Many nuts, grains, and other vegetables also contain high amounts of protein. Plant protein sources lack one or more of the essential amino acids your body needs (s).

Bottom Line: Animal foods are the highest quality protein sources. Plant sources lack one or more amino acids, making it difficult to get all the amino acids your body needs.

Which is better animal or plant protein?

When choosing between plant and animal protein sources, it is important to consider the other nutrients that foods provide.

Protein-rich foods can have a variety of nutritional traits. It may contain some of the following sources:

1. Animal protein contains high levels of heme iron and vitamin B12, while some plant foods lack these nutrients.

2. Plant-specific nutrients, called phytonutrients, and some antioxidants are absent from animal protein sources.

3. Animal products contain saturated fats and higher levels of cholesterol than vegetable protein sources.

A person may want to avoid animal products for these reasons. Many used to believe that dietary cholesterol was linked to cardiovascular disease.

While recent evidence suggests there is no significant link, the Institute of Medicine (IOM) still recommends limiting dietary cholesterol (s, s).

4. Fiber is another important factor. Only plant foods contain fiber, which helps maintain a balanced digestive system.

Eating more plant proteins may improve a person's overall health.

5. Results from 2016 indicated that eating more animal protein, especially derived from processed red meat, may increase the risk of death from cardiovascular disease.

However, the researchers note that they only found a link between animal protein and cardiovascular disease in people who had at least one lifestyle risk factor, such as smoking, heavy alcohol consumption, or being overweight or obese.

The results also indicated that eating more plant-based protein may help reduce these and other risks (s).

Bottom line: In general, the best way to cover a person's nutritional needs is to eat a variety of foods.

Which is better for building muscle?

Athletes and others looking to increase muscle mass and reduce the amount of time it takes to recover from exercise often pay close attention to protein intake.
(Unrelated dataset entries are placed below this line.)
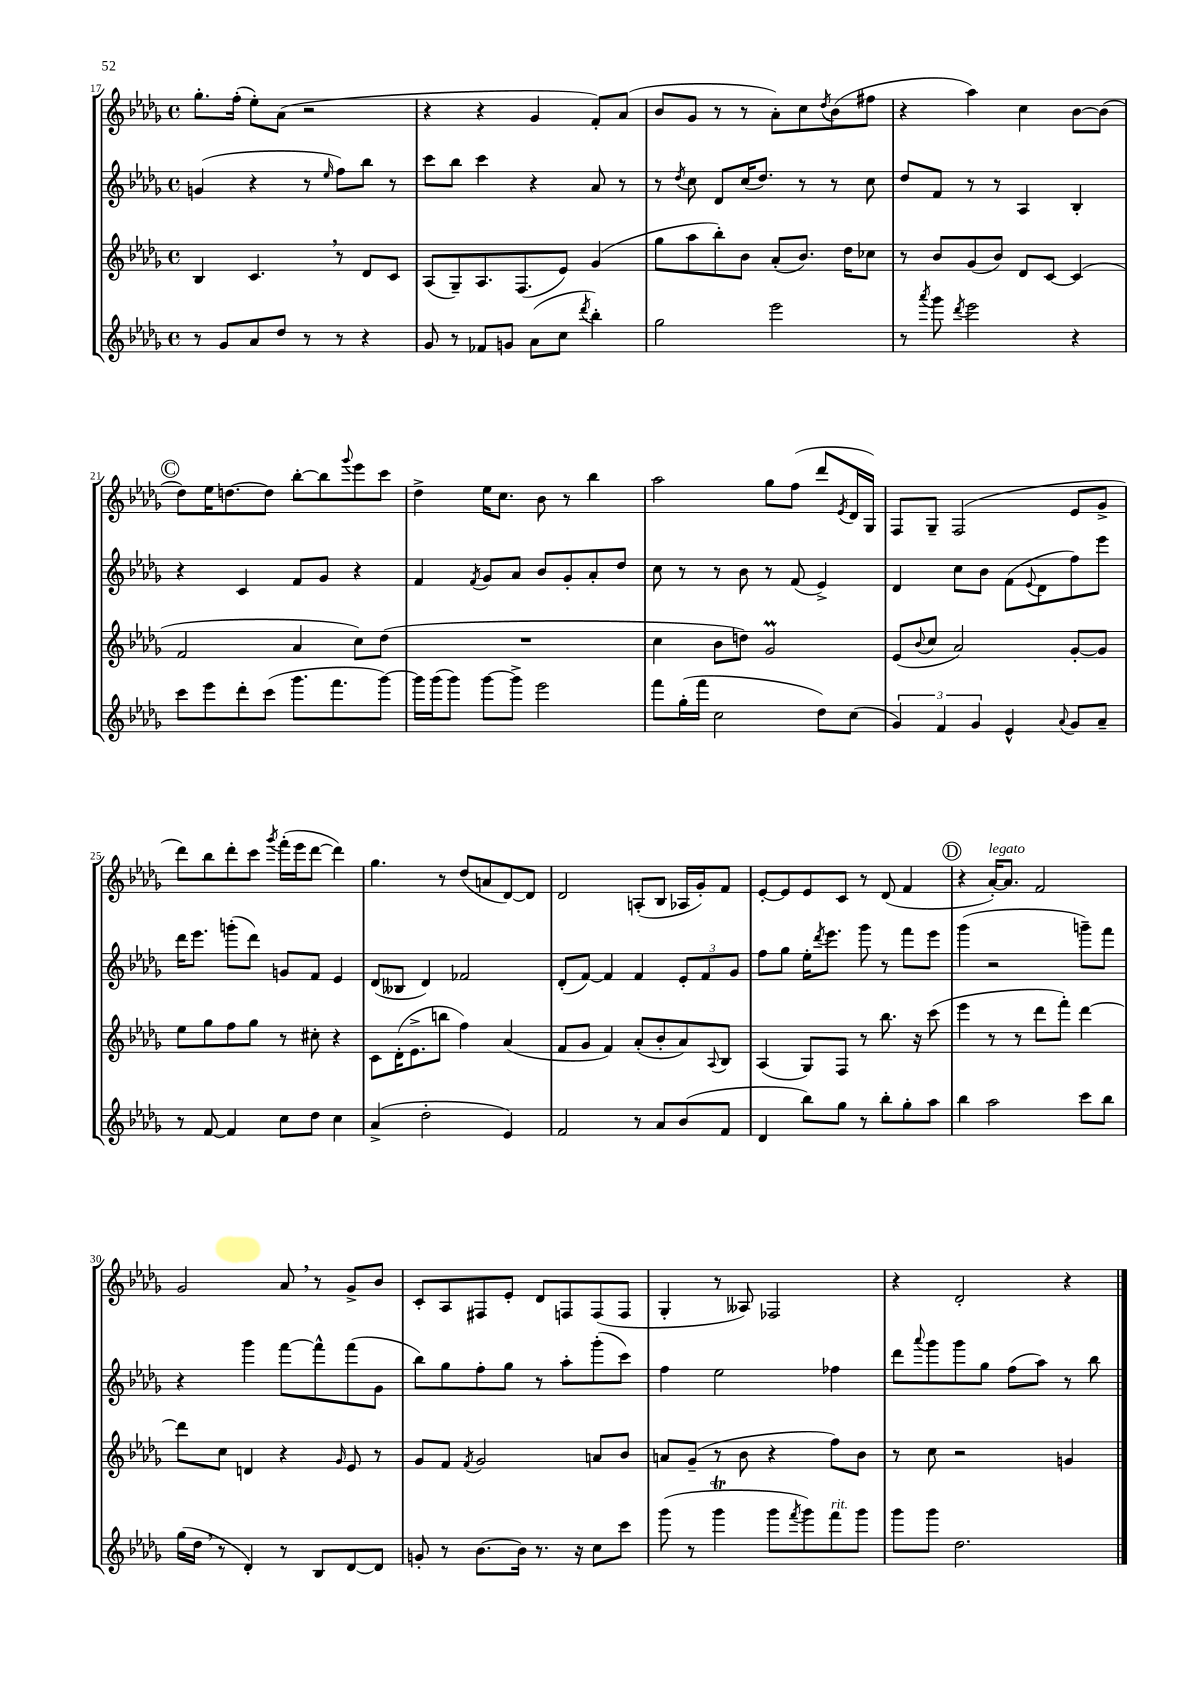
<<
\new StaffGroup <<
\new Staff = "s0" {
    \clef treble \key des \major \defaultTimeSignature \time 4/4
    ges''8.-. f''16-.( ees''8-.) aes'8( r2 |
    r4 r4 ges'4 f'8-.) aes'8( |
    bes'8 ges'8 r8 r8 aes'8-.) c''8 \acciaccatura { des''8 } bes'8( fis''8 |
    r4 aes''4) c''4 bes'8~ bes'8( |
    \mark \markup { \circle "C" } des''8) ees''16 d''8.~ d''8 bes''8~-. bes''8 \appoggiatura { ges'''8 } ees'''8 c'''8 |
    des''4-> ees''16 c''8. bes'8 r8 bes''4 |
    aes''2 ges''8 f''8( des'''8 \acciaccatura { ees'8 } des'16 ges16) |
    f8 ges8-- f2( ees'8 ges'8-> |
    des'''8) bes''8 des'''8-. c'''8 \acciaccatura { ges'''8 } f'''16-.( ees'''16 des'''8~ des'''4) |
    ges''4. r8 des''8( a'8 des'8~) des'8 |
    des'2 a8-.( bes8 aes16 ges'16-.) f'8 |
    ees'8~-. ees'8 ees'8 c'8 r8 des'8( f'4 |
    \mark \markup { \circle "D" } r4 aes'16~-.^\markup { \italic "legato" }) aes'8. f'2 |
    ges'2 aes'8 \breathe r8 ges'8-> bes'8 |
    c'8-. aes8 fis8 ees'8-. des'8 f8 f8( f8 |
    ges4-. r8 aeses8) fes2 |
    r4 des'2-. r4 \bar "|." |
}
\new Staff = "s1" {
    \clef treble \key des \major \defaultTimeSignature \time 4/4
    g'4( r4 r8 \grace { ees''16 } f''8) bes''8 r8 |
    c'''8 bes''8 c'''4 r4 aes'8 r8 |
    r8 \acciaccatura { des''8 } c''8 des'8 c''16( des''8.) r8 r8 c''8 |
    des''8 f'8 r8 r8 aes4 bes4-. |
    \mark \markup { \circle "C" } r4 c'4 f'8 ges'8 r4 |
    f'4 \acciaccatura { f'8 } ges'8 aes'8 bes'8 ges'8-. aes'8-. des''8 |
    c''8 r8 r8 bes'8 r8 f'8( ees'4->) |
    des'4 c''8 bes'8 f'8( \appoggiatura { ees'8 } des'8 f''8) ees'''8 |
    des'''16 ees'''8. g'''8-.( des'''8) g'8 f'8 ees'4 |
    des'8( beses8 des'4) fes'2 |
    des'8-.( f'8~) f'4 f'4 \tuplet 3/2 { ees'8-. f'8 ges'8 } |
    f''8 ges''8 ees''16-. \acciaccatura { des'''8 } ees'''8. ges'''8 r8 f'''8 ees'''8 |
    \mark \markup { \circle "D" } ges'''4( r2 g'''8--) f'''8 |
    r4 ges'''4 f'''8~ f'''8-^ f'''8( ges'8 |
    bes''8) ges''8 f''8-. ges''8 r8 aes''8-. ges'''8-.( c'''8) |
    f''4 ees''2 fes''4 |
    des'''8 \appoggiatura { aes'''8 } ges'''8 ges'''8 ges''8 f''8( aes''8) r8 bes''8 \bar "|." |
}
\new Staff = "s2" {
    \clef treble \key des \major \defaultTimeSignature \time 4/4
    bes4 c'4. \breathe r8 des'8 c'8 |
    aes8( ges8--) aes8. f8.( ees'8) ges'4( |
    ges''8 aes''8 bes''8-.) bes'8 aes'8-.( bes'8.) des''16 ces''8 |
    r8 bes'8 ges'8( bes'8) des'8 c'8~ c'4( |
    \mark \markup { \circle "C" } f'2 aes'4 c''8) des''8( |
    R1 |
    c''4 bes'8 d''8) ges'2\prall |
    ees'8( \appoggiatura { bes'8 } c''8 aes'2) ges'8~-. ges'8 |
    ees''8 ges''8 f''8 ges''8 r8 cis''8-. r4 |
    c'8 des'16-.( ees'8.-> b''8 f''4) aes'4( |
    f'8 ges'8 f'4) aes'8-.( bes'8-. aes'8) \appoggiatura { aes8 } bes8 |
    aes4( ges8) f8 r8 bes''8. r16 c'''8( |
    \mark \markup { \circle "D" } ees'''4 r8 r8 des'''8 f'''8-.) des'''4~ |
    des'''8 c''8 d'4 r4 \grace { ges'16 } ees'8 r8 |
    ges'8 f'8 \acciaccatura { f'8 } ges'2 a'8 bes'8 |
    a'8 ges'8--( r8 bes'8 r4 f''8) bes'8 |
    r8 c''8 r2 g'4 \bar "|." |
}
\new Staff = "s3" {
    \clef treble \key des \major \defaultTimeSignature \time 4/4
    r8 ges'8 aes'8 des''8 r8 r8 r4 |
    ges'8 r8 fes'8 g'8 aes'8( c''8 \acciaccatura { des'''8 } bes''4-.) |
    ges''2 ees'''2 |
    r8 \acciaccatura { aes'''8 } ges'''8 \acciaccatura { des'''8 } ees'''2 r4 |
    \mark \markup { \circle "C" } c'''8 ees'''8 des'''8-. c'''8( ges'''8. f'''8. ges'''8~) |
    ges'''16 ges'''16( ges'''8) ges'''8~ ges'''8-> ees'''2 |
    f'''8 ges''16-.( f'''16 c''2 des''8) c''8( |
    \tuplet 3/2 { ges'4) f'4 ges'4 } ees'4-^ \appoggiatura { aes'8 } ges'8 aes'8-- |
    r8 f'8~ f'4 c''8 des''8 c''4 |
    aes'4->( des''2-. ees'4) |
    f'2 r8 aes'8 bes'8( f'8 |
    des'4 bes''8) ges''8 r8 bes''8-. ges''8-. aes''8 |
    \mark \markup { \circle "D" } bes''4 aes''2 c'''8 bes''8 |
    ges''16( des''16 \breathe r8 des'4-.) r8 bes8 des'8~ des'8 |
    g'8-. r8 bes'8.~ bes'16 r8. r16 c''8 c'''8 |
    ges'''8( r8 ges'''4\trill ges'''8 \acciaccatura { f'''8 } ges'''8) f'''8^\markup { \italic "rit." } ges'''8 |
    ges'''8 ges'''8 des''2. \bar "|." |
}
>>
>>
\layout { \context { \Score currentBarNumber = #17 } }
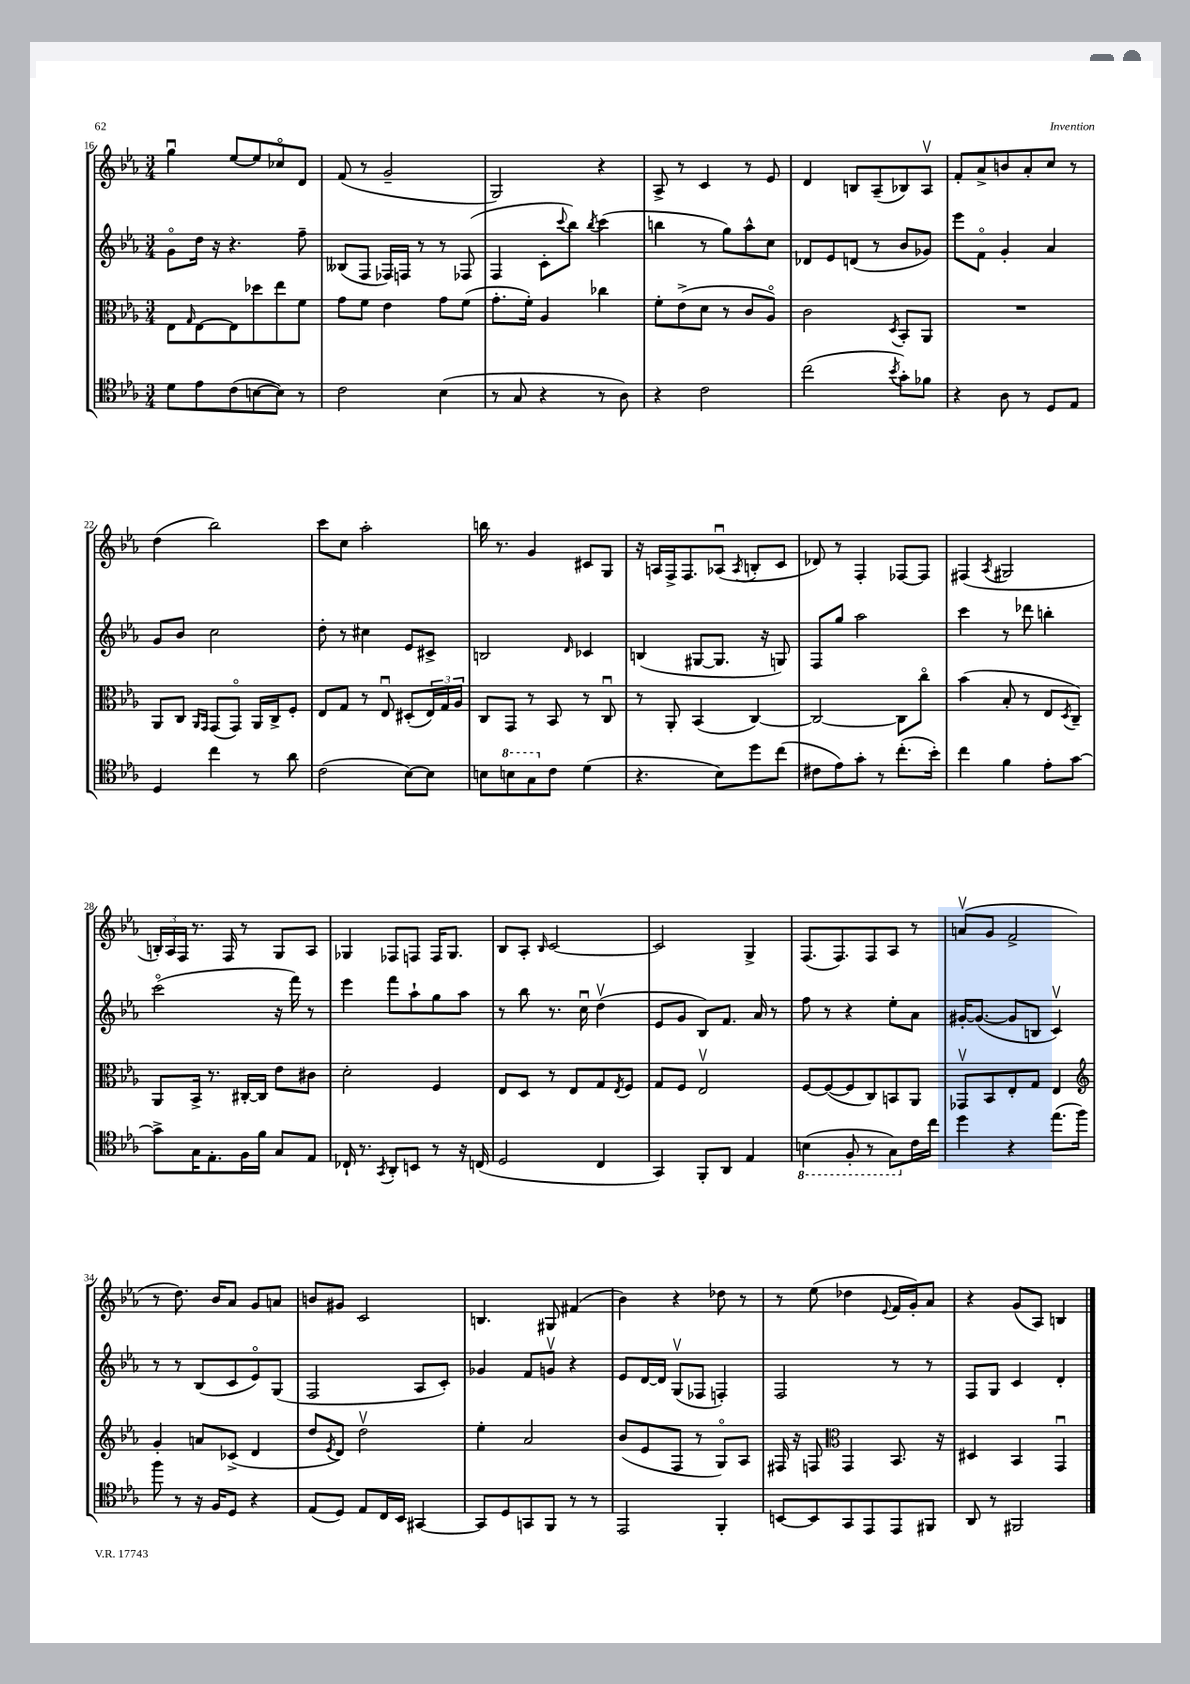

**kern	**kern	**kern	**kern
*staff4	*staff3	*staff2	*staff1
*clefC4	*clefC3	*clefG2	*clefG2
*k[b-e-a-]	*k[b-e-a-]	*k[b-e-a-]	*k[b-e-a-]
*M3/4	*M3/4	*M3/4	*M3/4
8d\L	8E-\L	8go\L	4ggu\
.	16qqG/	.	.
8e-\	[8E-\	16dd\Jk	.
.	.	16r	.
(8c\	8E-\]	4.r	[8ee-/L
[8B\	8dd-\	.	8ee-/]
8B\]J)	8ee-\	.	8cc-o/
8r	8f\J	8ff~\	8d/J
=	=	=	=
2c\	8g\L	(8B--/L	(8f/
.	8f\J	8F/J	8r
.	4e-\	16F-/LL)	2g~/
.	.	16F/JJ	.
.	.	8r	.
(4B-\	8g\L	8r	.
.	(8f\J	(8F-/	.
=	=	=	=
8r	8.g'\L	4F/	2G/)
8G/	.	.	.
.	16f'\Jk)	.	.
4r	4A-/	8c'\L	.
.	.	8qqccc/	.
.	.	8bb-\J)	.
.	.	8qbb-/	.
8r	4cc-\	(4ccc\	4r
8A-\)	.	.	.
=	=	=	=
4r	8f'\L	4bb\	8A-^/
.	(8e-^\	.	8r
2c\	8d\J	8r	4c/
.	8r	8gg\L)	.
.	8c/L	8aa-^^\	8r
.	8A-o/J)	8cc\J	8e-/
=	=	=	=
(2cc\	2c\	8d-/L	4d/
.	.	8e-/	.
.	.	(8d/J	8B/L
.	.	8r	(8A-~/
8qb-/	8qD/	.	.
8g'\L)	8BB-'/L	8b-/L	8B-/)
8f-\J	8AA-/J	8g-/J)	8A-v/J
=	=	=	=
4r	2.r	8eee-\L	8f'/L
.	.	8fo\J	8a-^/
8A-\	.	4g'/	8b/
8r	.	.	8a-'/
8D/L	.	4a-/	8cc/J
8E-/J	.	.	8r
=	=	=	=
4D/	8AA-/L	8g/L	(4dd\
.	8C/J	8b-/J	.
.	16qqAA-/LL	.	.
.	16qqGG/JJ	.	.
4cc\	(8GG/L	2cc\	2bb-\)
.	8GGo/J)	.	.
8r	16AA-/LL	.	.
.	16C^/J	.	.
8a-\	8F'/J	.	.
=	=	=	=
(2c\	8E-/L	8dd'\	8ccc\L
.	8G/J	8r	8cc\J
.	8r	4cc#\	2aa-'\
.	8E-u/	.	.
[8B-\L)	(8D#'/L	8e-/L	.
8B-\]J	24E-/L)	8c#^/J	.
.	24G/	.	.
.	24A-/JJ	.	.
=	=	=	=
8B\L	8C/L	2B/	16bb\
.	.	.	8.r
8b\	8GG/J	.	.
8g\	8r	.	4g/
8c\J	8BB-/	.	.
.	.	16qqd/	.
(4d\	8r	4c-/	8c#/L
.	8Cu/	.	8G/J
=	=	=	=
4.r	8r	(4B/	16r
.	.	.	16A/LL
.	8AA-'/	.	16F^/J
.	.	.	8.F/
.	(4BB-/	[8G#/L	.
8B-\L)	.	8.G#/]J	(8A-u/J
.	.	.	8qA-/
8dd\	[4C/)	.	8B'/L
.	.	16r	.
(8cc\J	.	8G/)	8c/J
=	=	=	=
8c#\L	2C/_	8F/L	8d-/)
8e-\)	.	8gg/J	8r
8g'\J	.	2aa-\	4F'/
8r	.	.	.
(8.cc'\L	8C\]L	.	[8F-/L
.	8cco\J	.	8F-/]J
16b-'\Jk)	.	.	.
=	=	=	=
4cc\	(4b-\	4ccc\	(4F#/
.	.	.	8qA-/
4f\	8B-'/	8r	2G#/
.	8r	8ddd-\	.
8e-'\L	8E-/L	4bb'\	.
.	8qD/	.	.
[8g\J	8C~/J)	.	.
=	=	=	=
8g^\]L	8AA-/L	(2ccco\	24B'/LL)
.	.	.	24A-/
.	.	.	24F/JJ
16G\K	16BB-^/Jk	.	8.r
8.E-'\	8.r	.	.
.	.	.	16F/
16F\L	[16C#'/LL	.	8r
16f\JJ	16C#/]JJ	.	.
8G/L	8e-\L	16r	8G/L
.	.	16fff\)	.
8E-/J	8c#\J	8r	8A-/J
=	=	=	=
16C-`/	2d'\	4eee-\	4G-/
8.r	.	.	.
8qGG/	.	.	.
8AA-'/L	.	8fff\L	8F-/L
8BB/J	.	8aa-`\	8F/J
8r	4F/	8gg\	16F/LK
.	.	.	8.G-/J
16r	.	8aa-\J	.
(16C/	.	.	.
=	=	=	=
2D/	8E-/L	8r	8B-/L
.	8D/J	8bb-\	8A-'/J
.	.	.	16qqB-/
.	8r	8.r	[2c/
.	8E-/L	.	.
.	.	16ccu\	.
4C/	8G/	(4ddv\	.
.	8qE-/	.	.
.	8F/J	.	.
=	=	=	=
4GG/)	8G/L	8e-/L	2c/]
.	8F/J	8g/J	.
8FF'/L	2E-v/	8B-/L)	.
8AA-/J	.	8.f/J	.
4E-/	.	.	4G^/
.	.	16a-/	.
.	.	8r	.
=	=	=	=
(4BB\	[8F/L	8ff\	(8.F/L
.	(8F/_	8r	.
.	.	.	8.F/)
8FF'/	8F/]	4r	.
8r	8C/)	.	8F/
8GG\L)	8BB/	8ee-'\L	8A-/J
16c\L	8AA-/J	8a-\J	8r
16cc\JJ	.	.	.
=	=	=	=
4dd\	8GG-v/L	[16g#'/LK	(8av/L
.	.	(8.g#/_J	.
.	8BB-/	.	8g/J
4r	8E-'/	8g#/]L	2f^/
.	8G/J	8B/J	.
(8.ee-\L	4E-/	4cv/)	.
16ff\Jk)	.	.	.
=	=	=	=
*	*clefG2	*	*
8ff\	4g'/	8r	8r
8r	.	8r	8.dd\)
16r	8a/L	(8B-/L	.
16F/LK	.	.	16b-/LK
8D/J	(8c-^/J	8c/	8a-/J
4r	4d/	8e-o/)	8g/L
.	.	(8G/J	8a/J
=	=	=	=
(8E-/L	8dd/L	2F/	8b/L
.	8qe-/	.	.
8D/J)	8d/J)	.	8g#/J
8E-/L	2ddv\	.	2c/
16C/L	.	.	.
16BB-/JJ	.	.	.
[4GG#/	.	8A-/L	.
.	.	8c'/J)	.
=	=	=	=
8GG#/]L	4ee-'\	4g-/	4.B/
8D/	.	.	.
8GG/	2a-/	8f/L	.
8FF/J	.	8gv/J	8G#/
8r	.	4r	(4f#/
8r	.	.	.
=	=	=	=
2EE-/	(8b-/L	8e-/L	4b-\)
.	8e-/	[16d/L	.
.	.	16d/]JJ	.
.	8F/J	(8Gv/L	4r
.	8r	8F-/J	.
4FF'/	8Go/L)	4F'/)	8dd-\
.	8A-/J	.	8r
=	=	=	=
[8BB/L	16F#/	2F/	8r
.	16r	.	.
8BB/]	8F/	.	(8ee-\
*	*clefC3	*	*
8GG/	4GG/	.	4dd-\
8EE-/	.	.	.
.	.	.	8qqe-/
8EE-/	8.BB-/	8r	16f/LL
.	.	.	16g'/J)
8FF#/J	.	8r	8a-/J
.	16r	.	.
=	=	=	=
8AA-/	4D#/	8F/L	4r
8r	.	8G/J	.
2FF#/	4BB-/	4c/	(8g/L
.	.	.	8A-/J)
.	4GGu/	4d'/	4B/
==	==	==	==
*-	*-	*-	*-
Protein helps repair and build muscle after a hard workout. Many athletes turn to whey protein to build muscle.

This type of protein is easy for the body to break down and absorb, giving whey an advantage over other sources, such as meat, eggs, and vegetables.

Regarding plant sources, one study suggests that rice protein isolate may offer benefits similar to whey protein (s).

Many people recommend eating a blend of plant-derived proteins after a workout. This can provide the body with a range of amino acids.